Online map with unrecognized countries?

Can anyone point me to a site with online maps that include unrecognized countries?

I was reading about Somaliland and I realized there are a number of other countries which exist in the real world but do not have widespread legal recognition: Abkhazia, Kosovo, Kurdistan, Nagorno-Karabakh, Northern Cyprus, Pridnestrovie, South Ossetia, and the most famous, Taiwan.

I’m not interested in micronations or secessionist claims or governments in exile. I’m talking about places where there is a functional de facto government that is actually running the country it claims to control. (I’m also not interested in arguing over claims about whether or not these countries should exist.)

So can anyone direct me to a map that shows these countries?

Wikipedia has a good start with List of States With Limited Recognition

I thought I remembered seeing such a map a while ago, but can’t spot much of anything apart from the one on Wikipedia that Markxxx linked to.

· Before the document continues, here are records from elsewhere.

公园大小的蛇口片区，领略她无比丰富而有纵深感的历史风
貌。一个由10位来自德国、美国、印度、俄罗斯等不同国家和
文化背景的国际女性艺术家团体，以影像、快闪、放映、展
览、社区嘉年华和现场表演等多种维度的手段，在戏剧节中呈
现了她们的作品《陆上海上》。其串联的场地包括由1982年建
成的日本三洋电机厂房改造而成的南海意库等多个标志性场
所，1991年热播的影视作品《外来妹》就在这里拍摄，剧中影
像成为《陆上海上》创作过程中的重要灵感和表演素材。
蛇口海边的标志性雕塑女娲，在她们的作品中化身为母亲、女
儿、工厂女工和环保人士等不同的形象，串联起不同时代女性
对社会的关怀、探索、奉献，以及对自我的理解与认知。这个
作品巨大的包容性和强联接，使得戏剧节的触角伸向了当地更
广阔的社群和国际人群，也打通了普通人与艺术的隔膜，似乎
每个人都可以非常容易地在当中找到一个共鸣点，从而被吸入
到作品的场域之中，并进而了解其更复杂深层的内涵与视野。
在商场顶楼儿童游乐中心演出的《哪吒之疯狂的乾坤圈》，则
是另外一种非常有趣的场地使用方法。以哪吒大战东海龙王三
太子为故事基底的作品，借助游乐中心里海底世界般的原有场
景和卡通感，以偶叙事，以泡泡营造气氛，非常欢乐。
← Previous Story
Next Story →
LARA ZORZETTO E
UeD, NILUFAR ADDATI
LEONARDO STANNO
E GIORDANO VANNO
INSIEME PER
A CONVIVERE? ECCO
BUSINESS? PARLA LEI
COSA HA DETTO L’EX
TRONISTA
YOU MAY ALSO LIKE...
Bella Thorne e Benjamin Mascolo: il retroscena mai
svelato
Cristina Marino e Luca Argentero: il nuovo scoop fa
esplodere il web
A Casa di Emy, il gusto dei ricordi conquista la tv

Otherwise your best bet may just be to find lists of such regions (though you have most of the main ones anyway), and have to look up the maps of individual regions.

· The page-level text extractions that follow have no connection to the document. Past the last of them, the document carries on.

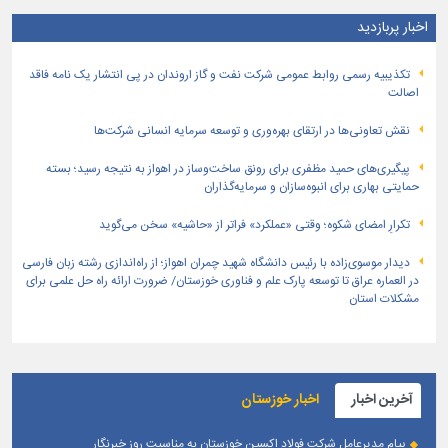
اخبار پربازدید
تكذیبیه رسمی روابط عمومی شركت نفت و گاز اروندان در پی انتشار یک نامه فاقد
اصالت
نقش تعاونی‌ها در ارتقای بهره‌وری و توسعه سرمایه انسانی شرکت‌ها
پیگیری‌های حمید مظفری برای رونق ساخت‌وساز در اهواز به نتیجه رسید؛ بسته
حمایتی بهاری برای انبوه‌سازان و سرمایه‌گذاران
تکرارِ امضای شکوه؛ وقتی «عملکرد» فراتر از «حاشیه» سخن می‌گوید
دیدار موسوی‌زاده با رئیس دانشگاه شهید چمران اهواز؛ از راه‌اندازی رشته زبان فارسی
در العماره عراق تا توسعه پارک علم و فناوری خوزستان/ ضرورت ارائه راه حل علمی برای
مشکلات استان
آخرین اخبار
اخبار خوزستان
پیام مدیرعامل شرکت فولاد اکسین خوزستان به مناسبت روز خبرنگار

I do remember seeing mention a while back of the Viva World Cup, a soccer/football world cup played mostly among unrecognized territories (though I think some of them are just regions with groups calling for autonomy)

I don’t think that Kurdistan belongs in this group; it’s “merely” an autonomous area within Iraq.

Karakalpakstan too… it seemed quite independent when I was there… with a definite border check and customs.

Some of the entries on your list don’t actually fit your criteria. The recognition (among UN members, at least) for Taiwan and Kosovo may not be universal, but it certainly is widespread. Kosovo is officially recognized by over a third of UN members. While Taiwain has official recognition by only about a tenth, most of the remainder effectively recognize it, but stop short of “official” recognition only to avoid pissing of the PRC. In those cases ROC passports are accepted, all-but-official “diplomatic” relations established, etc.

Indeed. That one includes the very map the OP seems to be asking for.

I had seen that map. But I was hoping for something a little better.

I got the sense that on paper the regional government has a lot of autonomy, but practically is mostly under the control of the central Uzbek government (and is fairly reliant on the central govt anyway since the Aral Sea shrinkage has taken away much of its economic viability). I think there have been a couple of calls for separatism, but I wouldn’t think it in the category of ‘unrecognized country’.

Also, I don’t think I came across a specific border check with customs etc when I was there last year (there might have been more of an internal border check when you visited though). There were plenty of police checkpoints along the road between Bukhara and Nukus*, and I’m sure one of those probably would have been on the Karakalpak border…but didn’t seem to be a distinct border check that significantly differed from the other checkpoints by much (at least not that I can recall, pretty sure we didn’t have to show our passports along the way, let alone a proper customs stop)

*which was a 7 or 8 hour shared-taxi drive through the desert with my wife and I squeezed into the back of a car with an enormous Uzbek military guy…at least we seemed to stop every hour or two for watermelon and/or vodka :slight_smile:

The only thing wrong I can see with it is that the colors are too close to each other except for the dark beige.

Technically, this is a map of the United States but most people would prefer something like this.

Exactly. Everyone knows that line art should be saved in lossless graphics formats, not JPEGs! :wink:

I was there in 1998… stayed two nights in Nukus and went up to Moynaq in between to wander around the ships in the sand. From Bukhara, rains in Afghanistan had raised the Amu Darya and we had to take a barge across with our driver. Total rust bucket but our driver was willing to put the car on it so we went along with it. At the Karakalpak border we had to fill out a currency declaration, show passports and they searched the car.